When asked to rate the national economy, some people base it on how they’re doing financially or what they experience themselves. That might seem odd at first, since they’re just one person in a multi-trillion-dollar economy. But the personal lens is often the most salient one we have into the bigger abstract forces at work. For most of us, it’s bills and budgets that we pore over at the kitchen table — not the latest Fed briefing.
Inflation’s impact really spotlights this phenomenon today. It’s been the top reason people give for their negativity about the economy — and prices, which are the chief complaint, and which haven’t abated even as the inflation rate slowed because many of the prices that spiked up after the pandemic have stayed much higher than they were before it. The latest CPI report just released only added to those increases.
Given that, the pandemic makes a good time-point marker to gauge recovery on people’s personal finance scale, comparing just how different things are for them now compared to before the pandemic. And when we do, we see what we might call a lagging personal recovery.
Today the number of people describing themselves as “living comfortably and able to save” is still lower than it was in the summer of 2019, before the pandemic hit. And the number who describe themselves a notch below that, meeting expenses with a little left over — that’s lower, too. Taken together, these items are a rough proxy for the idea of “getting ahead,” and they’re not nearly back to pre-pandemic levels.
And in turn, more people report struggling today than did then: half of Americans says they’re either just meeting, or cannot meet, their expenses. Those tougher descriptors are together nine points higher than summer four years ago. That amounts to millions of people.
This has the implications we’d expect for the national economy ratings. Both today and four years ago, the better people say they’re doing, the better they rate the national economy, and the worse they are, the worse they think it is.
There’s an especially dramatic change in how the middle income range describes themselves doing today. Just over half of those in the income bracket of $50,000-$100,000 say they’ve at least got something left over after expenses — and that’s down nineteen points from what that income range said in 2019.
We might have expected big change in the lower income bracket of under $50,000, too, given that prices are absolute, but in fact there wasn’t much. Perhaps because so many were already struggling: both now and in 2019, it’s only a third under $50,000 who say they’ve got something left over after expenses.
(There admittedly might be other factors here with income and expenditures that this particular measure won’t pick up. Perhaps people have collectively adjusted their expenses in the interim to whatever extent they could. Or they may have taken on debt to pay them, which has increased of late. Lower expenses might make these figures actually look more stable over time, but then standards of living might have gone down, perhaps spurring negative views in either case.)

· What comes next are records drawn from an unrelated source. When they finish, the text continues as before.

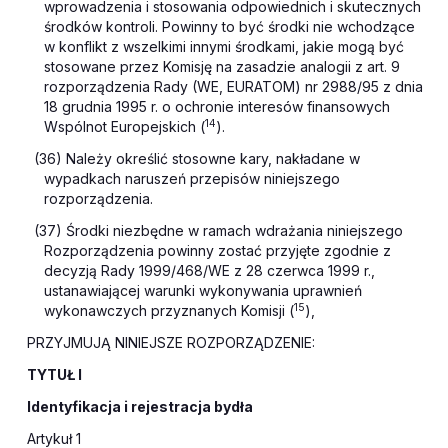
wprowadzenia i stosowania odpowiednich i skutecznych
środków kontroli. Powinny to być środki nie wchodzące
w konflikt z wszelkimi innymi środkami, jakie mogą być
stosowane przez Komisję na zasadzie analogii z art. 9
rozporządzenia Rady (WE, EURATOM) nr 2988/95 z dnia
18 grudnia 1995 r. o ochronie interesów finansowych
14
Wspólnot Europejskich (
).
(36) Należy określić stosowne kary, nakładane w
wypadkach naruszeń przepisów niniejszego
rozporządzenia.
(37) Środki niezbędne w ramach wdrażania niniejszego
Rozporządzenia powinny zostać przyjęte zgodnie z
decyzją Rady 1999/468/WE z 28 czerwca 1999 r.,
ustanawiającej warunki wykonywania uprawnień
15
wykonawczych przyznanych Komisji (
),
PRZYJMUJĄ NINIEJSZE ROZPORZĄDZENIE:
TYTUŁ I
Identyfikacja i rejestracja bydła
Artykuł 1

A final note, with more political implications for all this: People just getting by or struggling financially today give far worse ratings of the U.S. economy than did the people who were in the same tough positions back in 2019. But here the reason lies not so much with the pandemic as it does with partisans.
When Democrats are just getting by or struggling today — and a sizable portion of them are — those Democrats are critical of the national economy, even though their party is in the White House. But back in 2019, any struggling Republicans at the time were not nearly as critical with their own party in power. Such Republicans are certainly critical today.

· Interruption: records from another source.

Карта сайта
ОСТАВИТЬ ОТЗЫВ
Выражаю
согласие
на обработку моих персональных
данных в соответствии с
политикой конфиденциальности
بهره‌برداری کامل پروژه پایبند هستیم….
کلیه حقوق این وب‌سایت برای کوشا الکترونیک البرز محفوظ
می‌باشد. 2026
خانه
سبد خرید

That, in turn, is one reason that President Biden’s economy and inflation ratings are staying low. He’s not getting the kind of overwhelming within-party approval one might expect in this hyper-partisan era.
And so, by many macro numbers, the U.S. economy may be recovering from the impact brought on with the pandemic. But at least on this basic and personal assessment, things simply are still not back personally for a lot of people.
This CBS News/YouGov survey was conducted with a nationally representative sample of 2,335 U.S. adult residents interviewed between September 5-8, 2023. The sample was weighted according to gender, age, race, and education based on the U.S. Census American Community Survey and Current Population Survey, as well as past vote. The margin of error is ±2.7 points.